SEOUL: North Korea accused the South on Saturday of flying another spy drone over its territory this month, a claim that Seoul denied.
The North Korean military tracked a drone “moving northwards” over the South Korean border county of Ganghwa in early January before shooting it down near the North Korean city of Kaesong, a spokesperson said in a statement carried by the state-run Korean Central News Agency (KCNA).
“Surveillance equipment was installed” on the drone and analysis of the wreckage showed it had stored footage of the North’s “important targets” including border areas, the spokesperson said.
Photos of the alleged drone released by KCNA showed the wreckage of a winged craft lying on the ground next to a collection of grey and blue components it said included cameras.
South Korea said it had no record of the flight, and Defense Minister Ahn Gyu-back said the drone in the photos was “not a model operated by our military.”
The office of South Korean President Lee Jae Myung said a national security meeting would be held on Saturday to discuss the matter.
Lee had ordered a “swift and rigorous investigation” by a joint military-police investigative team, his office said in a later statement.
On the possibility that civilians operated the drone, Lee said: “if true, it is a serious crime that threatens peace on the Korean Peninsula and national security.”
Located northwest of Seoul, Ganghwa County is one of the closest South Korean territories to North Korea.
KCNA also released aerial images of Kaesong that it said were taken by the drone.
They were “clear evidence” that the aircraft had “intruded into (our) airspace for the purpose of surveillance and reconnaissance,” Pyongyang’s military spokesperson said.
They added that the incursion was similar to one in September when the South flew drones near its border city of Paju.
Seoul would be forced to “pay a dear price for their unpardonable hysteria” if such flights continued, the spokesperson said.
South Korea is already investigating alleged drone flights over the North in late 2024 ordered by then-President Yoon Suk Yeol.

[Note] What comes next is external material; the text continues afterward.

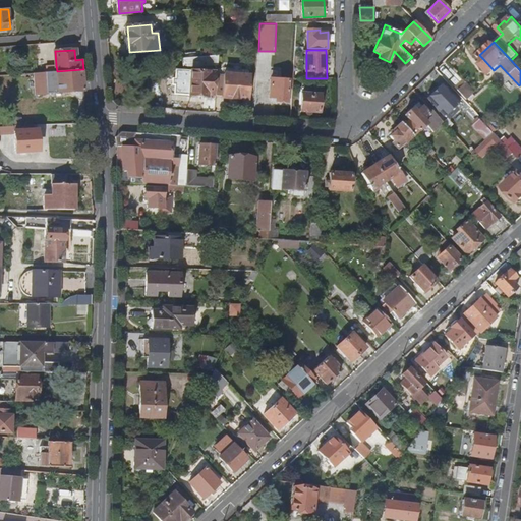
[(184,68),(218,66),(219,56),(183,58),(184,68)]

Seoul’s military has not confirmed those flights.
Prosecutors have indicted Yoon on charges that he acted illegally in ordering them, hoping to provoke a response from Pyongyang and use it as a pretext for his short-lived bid to impose martial law.

- Cheap, commercial drone -

Flight-path data showed the latest drone was flying in square patterns over Kaesong before it was shot down, KCNA said.
But experts said the cheap, commercially available model was unlikely to have come from Seoul’s armed forces.
“The South Korean military already has drones capable of transmitting high-resolution live feeds,” said Hong Min, an analyst at the Korea Institute for National Unification.
“Using an outdated drone that requires physical retrieval of a memory card, simply to film factory rooftops clearly visible on satellite imagery, does not hold up from a military planning perspective.”